TEXT EXCERPT:

(and Society Isn’t Ready for It)

When your gut makes the rules you have to live by:
There are some moments in life that humble you instantly.
Not character-building humble.
Not laugh about it later humble.
I’m talking about the kind of humble where your body looks at your carefully laid plans and says,
“Cute. Absolutely not.”
Today was one of those days.
I live with a gut condition — one of those invisible, unpredictable, wildly inconvenient ones. The kind where everything is fine… until it isn’t. No warning siren. No gentle nudge. Just an urgent, full-body announcement that you have approximately 30 seconds to locate a washroom or accept your fate.
This is not drama.
This is biology.
So today, when my gut decided it was go time, I did what anyone with lived experience does: I scanned my surroundings like a raccoon in a parking lot and made a beeline for the closest possible washroom.
Enter: a fast-food restaurant.
I made it. Barely. Victory!
Or so I thought.
Because when I came out — having already endured the internal shame spiral that accompanies any public digestive emergency — I was met not with discretion, but with a manager waiting outside the door.
What followed was a lecture about how the washroom is “not public,” how I shouldn’t have used it, and an overall tone that suggested I had committed a moral failing rather than survived a medical emergency.
I tried to explain.
I mentioned a medical condition.
I was polite. Mortified, but polite.
It didn’t matter.
Instead of compassion, I got condescension.
Instead of understanding, I got implied unwelcome.
And let me tell you — if embarrassment had a soundtrack, this would’ve been the dramatic violin scene.
Here’s the thing that people who don’t live with gut conditions often don’t understand:
When we say urgent, we mean now.
Not “after I explain myself.”
Not “after I buy something.”
Not “after policy review.”
Now.
There is no dignity in these moments. There is only survival.

SUPPLIED DATA:
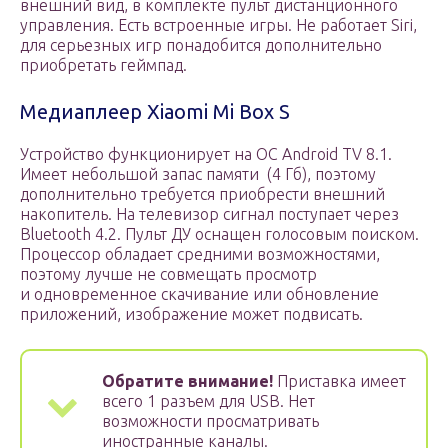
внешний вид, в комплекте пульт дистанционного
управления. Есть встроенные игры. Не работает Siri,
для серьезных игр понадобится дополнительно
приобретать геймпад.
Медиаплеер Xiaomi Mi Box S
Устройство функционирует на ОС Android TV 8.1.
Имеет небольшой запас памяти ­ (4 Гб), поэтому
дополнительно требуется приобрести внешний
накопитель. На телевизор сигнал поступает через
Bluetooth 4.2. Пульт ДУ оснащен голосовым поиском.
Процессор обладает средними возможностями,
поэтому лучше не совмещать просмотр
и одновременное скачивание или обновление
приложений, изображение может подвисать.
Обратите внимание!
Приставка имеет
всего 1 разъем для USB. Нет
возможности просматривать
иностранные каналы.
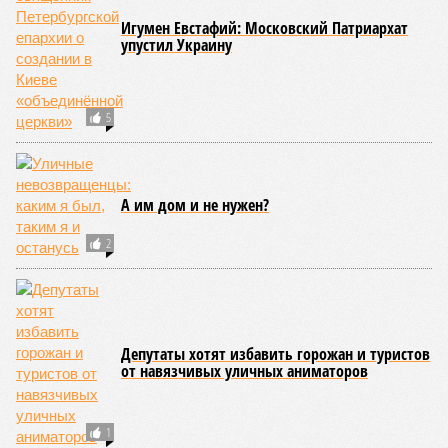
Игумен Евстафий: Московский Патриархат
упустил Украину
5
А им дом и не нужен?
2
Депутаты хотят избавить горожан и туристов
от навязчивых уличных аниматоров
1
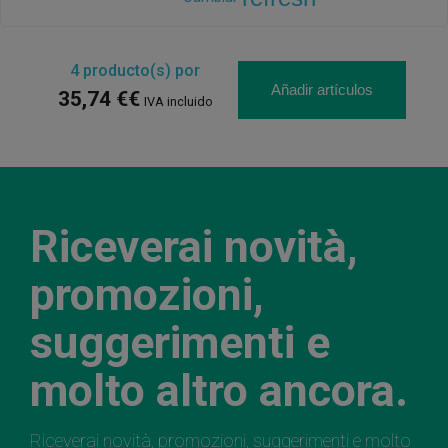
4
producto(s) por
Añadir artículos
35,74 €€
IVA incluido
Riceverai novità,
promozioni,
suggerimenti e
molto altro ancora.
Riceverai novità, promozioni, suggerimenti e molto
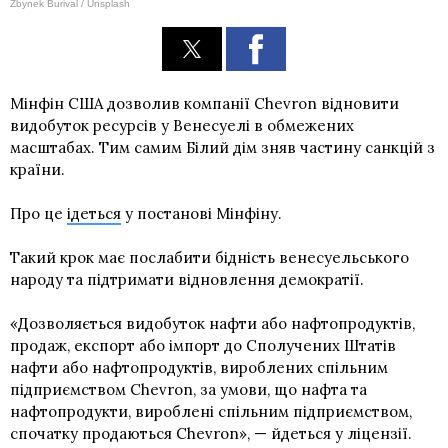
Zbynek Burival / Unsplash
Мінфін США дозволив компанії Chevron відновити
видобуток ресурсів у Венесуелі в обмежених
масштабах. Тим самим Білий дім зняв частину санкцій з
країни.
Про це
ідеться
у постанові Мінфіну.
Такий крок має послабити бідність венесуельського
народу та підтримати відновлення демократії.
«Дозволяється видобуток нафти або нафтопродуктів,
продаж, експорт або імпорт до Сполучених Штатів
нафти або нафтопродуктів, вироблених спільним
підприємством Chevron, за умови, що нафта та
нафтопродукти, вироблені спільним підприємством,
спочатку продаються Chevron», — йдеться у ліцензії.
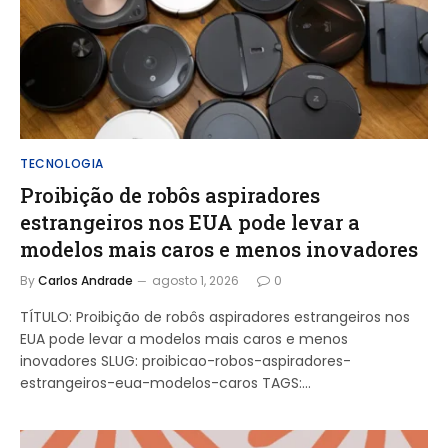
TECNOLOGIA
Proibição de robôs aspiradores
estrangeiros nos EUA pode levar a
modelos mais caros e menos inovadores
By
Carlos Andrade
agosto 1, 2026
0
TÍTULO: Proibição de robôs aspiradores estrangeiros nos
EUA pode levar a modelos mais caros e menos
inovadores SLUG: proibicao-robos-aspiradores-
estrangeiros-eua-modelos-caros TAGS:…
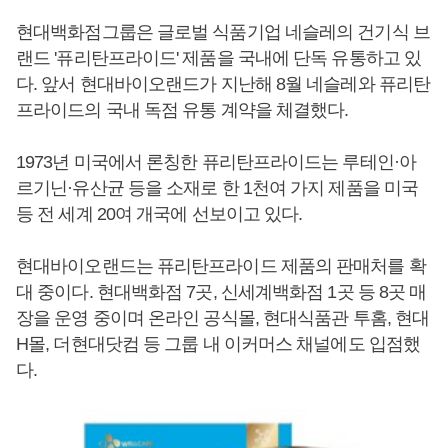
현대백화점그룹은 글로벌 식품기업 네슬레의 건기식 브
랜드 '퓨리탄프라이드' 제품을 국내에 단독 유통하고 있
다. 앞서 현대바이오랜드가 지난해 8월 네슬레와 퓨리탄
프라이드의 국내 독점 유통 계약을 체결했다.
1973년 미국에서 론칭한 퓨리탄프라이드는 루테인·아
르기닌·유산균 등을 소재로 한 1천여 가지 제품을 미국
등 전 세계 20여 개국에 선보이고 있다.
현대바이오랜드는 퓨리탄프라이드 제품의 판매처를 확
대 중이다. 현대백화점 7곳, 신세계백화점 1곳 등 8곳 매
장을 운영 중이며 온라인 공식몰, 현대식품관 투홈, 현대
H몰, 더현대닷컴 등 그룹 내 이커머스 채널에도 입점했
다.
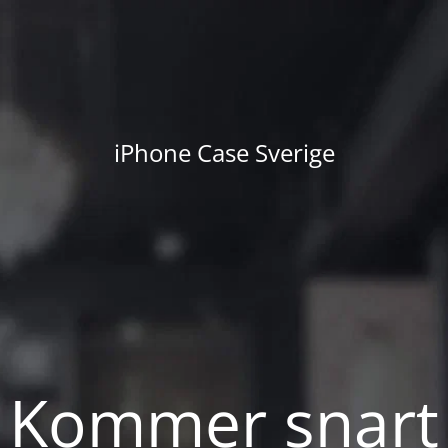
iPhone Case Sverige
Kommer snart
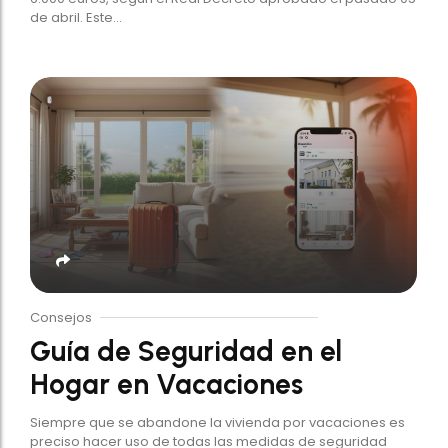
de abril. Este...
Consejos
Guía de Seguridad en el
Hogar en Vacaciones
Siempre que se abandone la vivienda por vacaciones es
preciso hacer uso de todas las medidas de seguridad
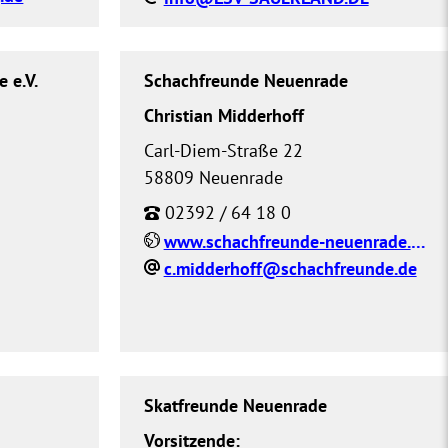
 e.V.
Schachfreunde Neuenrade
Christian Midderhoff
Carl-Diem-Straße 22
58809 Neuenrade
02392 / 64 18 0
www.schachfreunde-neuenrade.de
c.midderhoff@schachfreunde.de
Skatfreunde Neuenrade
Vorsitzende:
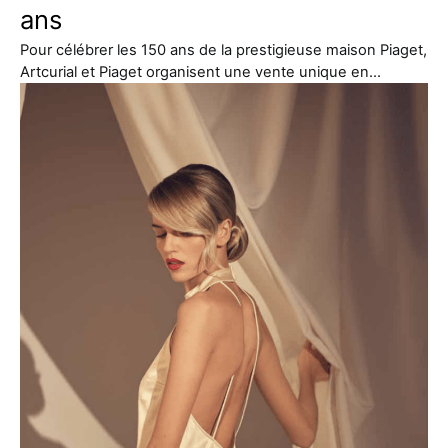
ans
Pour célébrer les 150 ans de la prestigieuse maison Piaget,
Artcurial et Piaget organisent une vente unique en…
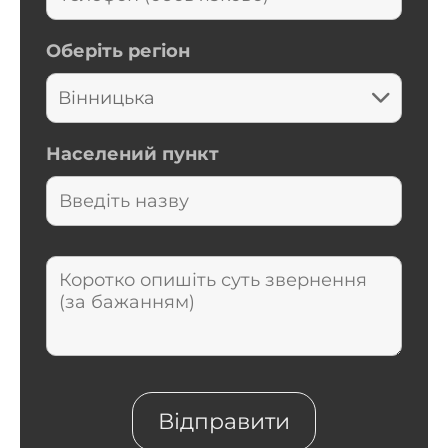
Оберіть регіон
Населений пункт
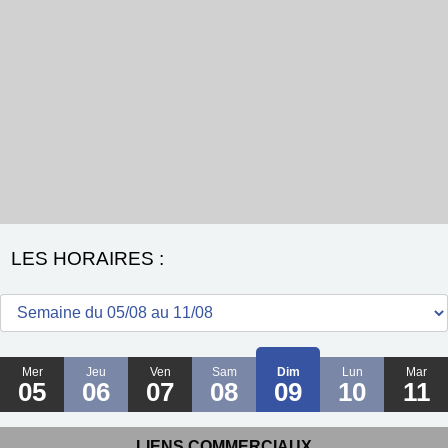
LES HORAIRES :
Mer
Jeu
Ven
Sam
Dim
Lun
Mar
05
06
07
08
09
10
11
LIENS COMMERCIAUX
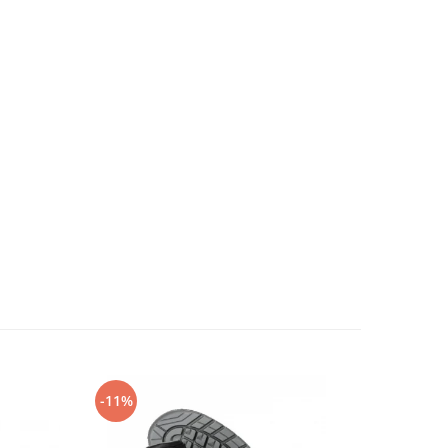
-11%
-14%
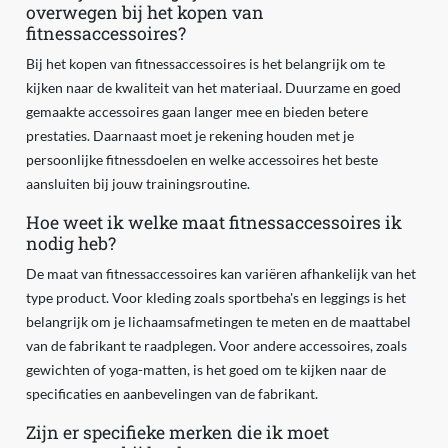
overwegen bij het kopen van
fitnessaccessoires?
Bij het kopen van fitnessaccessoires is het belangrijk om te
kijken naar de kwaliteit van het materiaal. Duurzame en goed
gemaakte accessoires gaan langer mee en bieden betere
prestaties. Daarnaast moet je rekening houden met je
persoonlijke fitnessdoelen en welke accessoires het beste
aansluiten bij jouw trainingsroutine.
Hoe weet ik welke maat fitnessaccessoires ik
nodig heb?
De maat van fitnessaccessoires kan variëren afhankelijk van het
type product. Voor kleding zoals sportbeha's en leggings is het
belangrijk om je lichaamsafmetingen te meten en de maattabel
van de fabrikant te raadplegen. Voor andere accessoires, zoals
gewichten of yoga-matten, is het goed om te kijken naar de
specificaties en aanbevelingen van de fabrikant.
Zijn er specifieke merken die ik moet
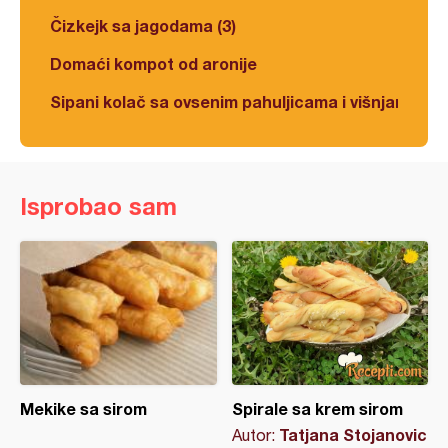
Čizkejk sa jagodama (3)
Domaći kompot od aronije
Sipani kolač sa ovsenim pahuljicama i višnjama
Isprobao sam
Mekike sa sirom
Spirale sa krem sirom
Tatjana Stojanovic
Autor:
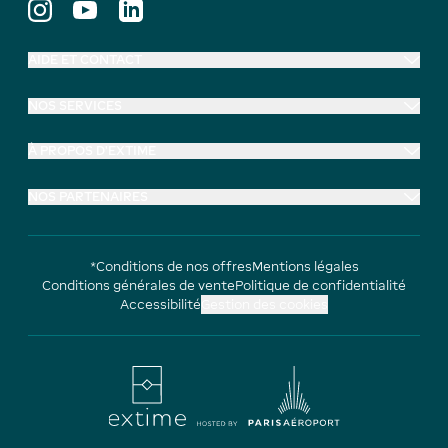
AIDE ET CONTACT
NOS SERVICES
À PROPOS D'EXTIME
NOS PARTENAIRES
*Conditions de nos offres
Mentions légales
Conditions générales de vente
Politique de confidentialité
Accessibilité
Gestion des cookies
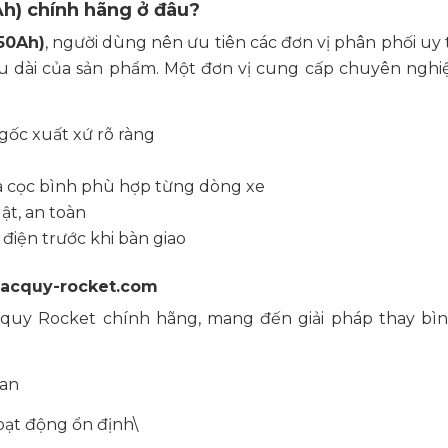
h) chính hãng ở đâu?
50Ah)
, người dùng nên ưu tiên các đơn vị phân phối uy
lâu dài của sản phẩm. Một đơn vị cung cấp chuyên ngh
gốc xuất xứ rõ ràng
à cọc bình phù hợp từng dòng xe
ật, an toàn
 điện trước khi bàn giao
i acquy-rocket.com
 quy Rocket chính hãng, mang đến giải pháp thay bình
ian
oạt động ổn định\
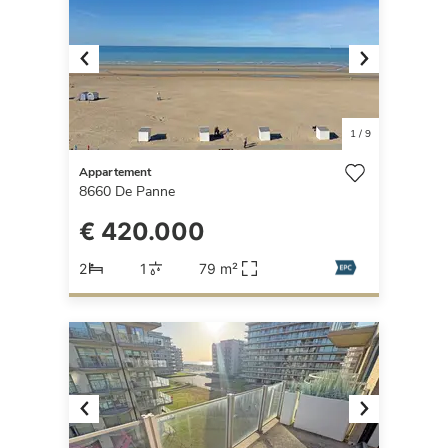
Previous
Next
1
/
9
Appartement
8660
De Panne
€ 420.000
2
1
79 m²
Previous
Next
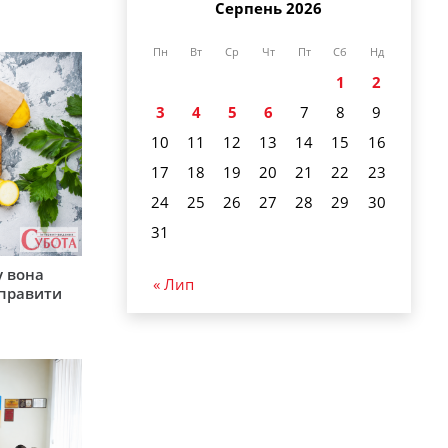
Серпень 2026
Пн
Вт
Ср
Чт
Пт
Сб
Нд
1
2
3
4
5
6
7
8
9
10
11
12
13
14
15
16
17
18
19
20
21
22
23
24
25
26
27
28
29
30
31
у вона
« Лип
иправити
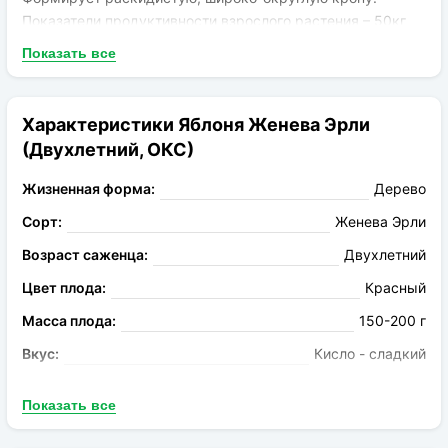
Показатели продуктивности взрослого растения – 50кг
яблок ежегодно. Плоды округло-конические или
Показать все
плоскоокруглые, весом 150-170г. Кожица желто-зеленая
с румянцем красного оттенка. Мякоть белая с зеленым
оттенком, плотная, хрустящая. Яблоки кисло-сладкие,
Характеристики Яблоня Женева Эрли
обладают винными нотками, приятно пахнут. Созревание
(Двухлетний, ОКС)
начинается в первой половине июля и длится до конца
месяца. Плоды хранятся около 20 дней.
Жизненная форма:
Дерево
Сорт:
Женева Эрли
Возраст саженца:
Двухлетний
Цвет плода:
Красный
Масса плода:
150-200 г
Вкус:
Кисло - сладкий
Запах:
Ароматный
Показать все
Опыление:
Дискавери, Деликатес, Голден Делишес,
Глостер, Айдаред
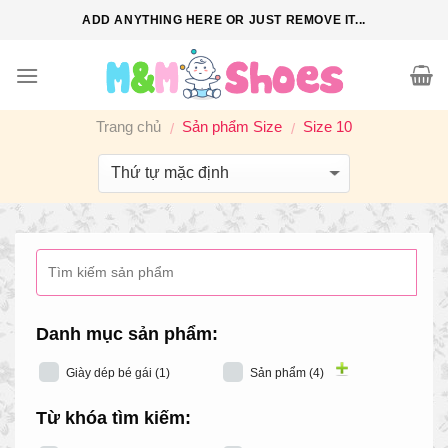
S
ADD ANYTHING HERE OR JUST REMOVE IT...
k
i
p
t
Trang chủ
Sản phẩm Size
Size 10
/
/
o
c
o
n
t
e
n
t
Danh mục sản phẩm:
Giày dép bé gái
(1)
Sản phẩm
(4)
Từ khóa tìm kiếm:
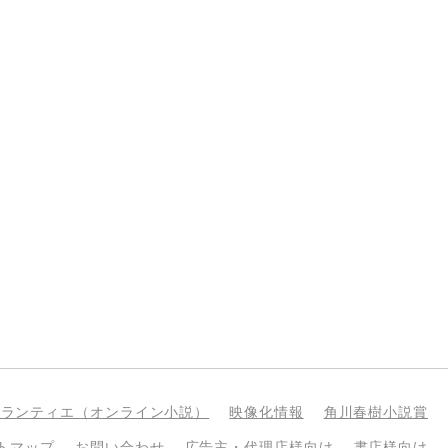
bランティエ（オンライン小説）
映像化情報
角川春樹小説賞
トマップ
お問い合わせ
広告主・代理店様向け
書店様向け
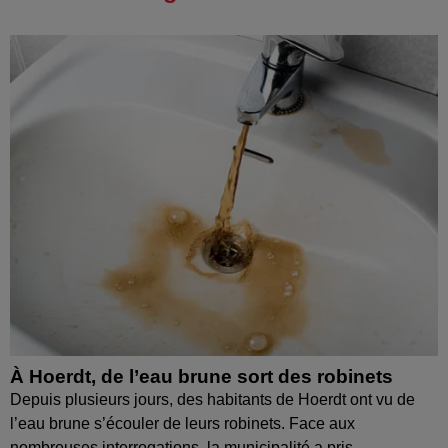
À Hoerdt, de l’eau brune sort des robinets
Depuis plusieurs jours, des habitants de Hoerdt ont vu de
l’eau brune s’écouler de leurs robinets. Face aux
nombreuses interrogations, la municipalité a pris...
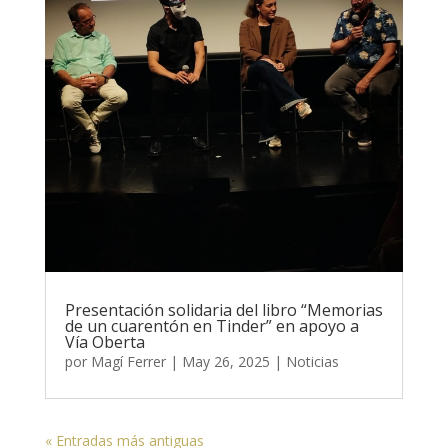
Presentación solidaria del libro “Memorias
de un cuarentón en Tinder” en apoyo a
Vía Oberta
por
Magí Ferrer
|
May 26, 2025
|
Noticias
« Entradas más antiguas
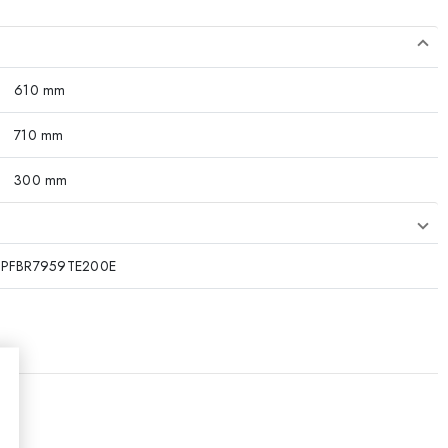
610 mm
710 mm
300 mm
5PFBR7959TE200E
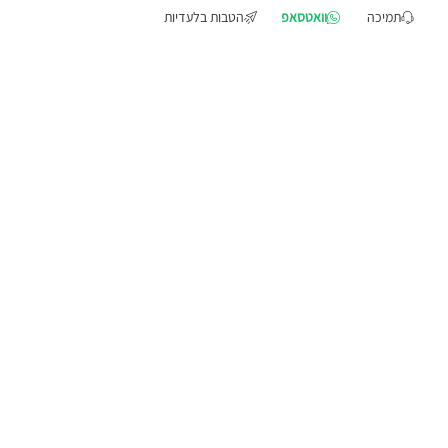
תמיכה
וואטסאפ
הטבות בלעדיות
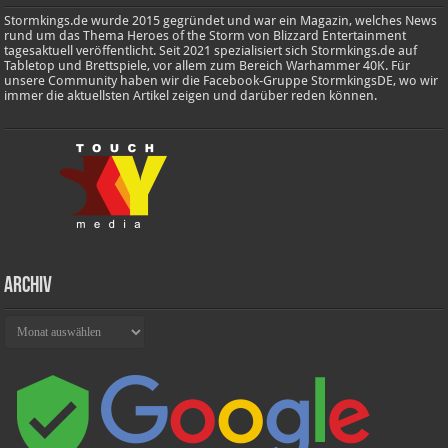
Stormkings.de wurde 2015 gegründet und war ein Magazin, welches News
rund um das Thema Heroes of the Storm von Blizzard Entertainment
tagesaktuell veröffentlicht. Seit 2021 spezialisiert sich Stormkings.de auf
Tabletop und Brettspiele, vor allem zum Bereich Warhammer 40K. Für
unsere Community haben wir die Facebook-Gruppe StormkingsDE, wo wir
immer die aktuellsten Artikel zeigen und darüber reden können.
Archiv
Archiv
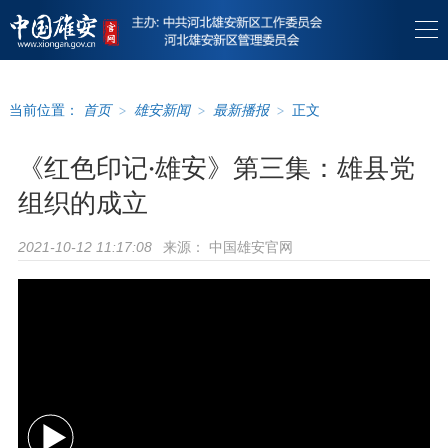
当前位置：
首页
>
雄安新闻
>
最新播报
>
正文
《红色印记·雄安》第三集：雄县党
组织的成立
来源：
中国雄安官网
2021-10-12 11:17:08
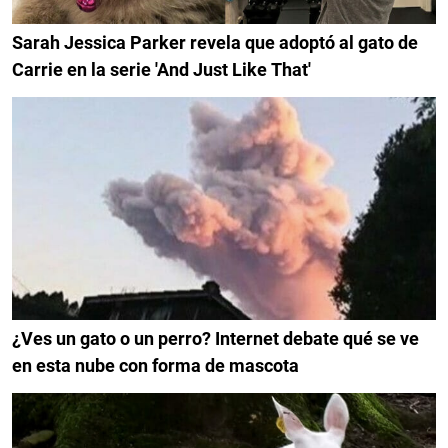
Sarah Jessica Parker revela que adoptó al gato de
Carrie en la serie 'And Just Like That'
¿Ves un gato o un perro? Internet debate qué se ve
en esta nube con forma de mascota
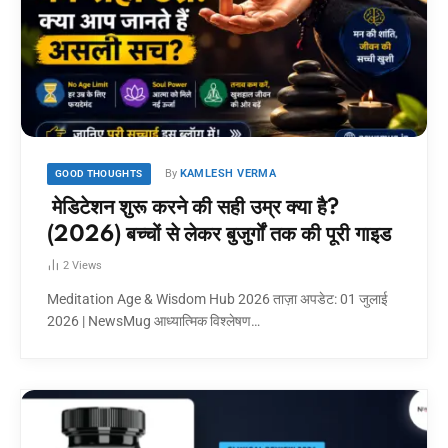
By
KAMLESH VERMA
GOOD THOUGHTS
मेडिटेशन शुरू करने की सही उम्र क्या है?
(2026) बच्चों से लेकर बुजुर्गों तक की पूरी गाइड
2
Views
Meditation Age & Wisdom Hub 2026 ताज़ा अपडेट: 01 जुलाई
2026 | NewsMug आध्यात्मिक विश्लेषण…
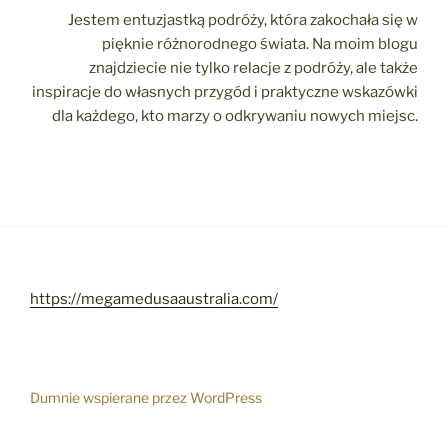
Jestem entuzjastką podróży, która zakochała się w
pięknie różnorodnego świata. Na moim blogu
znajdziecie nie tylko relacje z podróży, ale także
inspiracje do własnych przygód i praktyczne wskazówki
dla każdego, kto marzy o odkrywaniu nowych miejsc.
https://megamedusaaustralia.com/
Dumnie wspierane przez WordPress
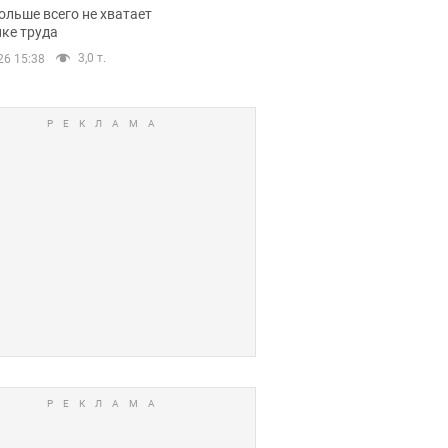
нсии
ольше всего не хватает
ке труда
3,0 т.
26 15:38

WORK TASK: Please continue the piece about living with a gut condition and being lectured by a restaurant manager for using the washroom, picking up right after its final line, "There is only survival."

ANSWER TO THE EXERCISE:
And the embarrassment? That comes later. Usually in waves. Usually when you’re safely home, replaying everything and wondering why a bodily function feels like a personal failure.
Spoiler: it isn’t.
Not all disabilities are visible.
Not all medical conditions are neat, quiet, or polite.
And not everyone who needs a washroom is being difficult or disrespectful.
Some of us are just trying to make it through the day without an incident.
I did contact head office. They listened. They acknowledged that the situation was handled poorly and said they would be educating the manager involved. That matters — not just for me, but for the next person who won’t have the energy to explain, advocate, or push back.
If you live with IBS, IBD, Crohn’s, colitis, post-surgical complications, medication side effects — or anything else that turns your digestive system into a wildcard — please hear this:
You are not gross.
You are not weak.
You are not doing anything wrong.
And if you don’t live with these conditions?
I hope this gives a little insight into a reality many people quietly carry.
Sometimes kindness is as simple as looking the other way.
Sometimes it’s offering grace without explanation.
And sometimes it’s understanding that when someone needs a washroom, what they really need is dignity.
Even if society isn’t quite ready to talk about poop yet.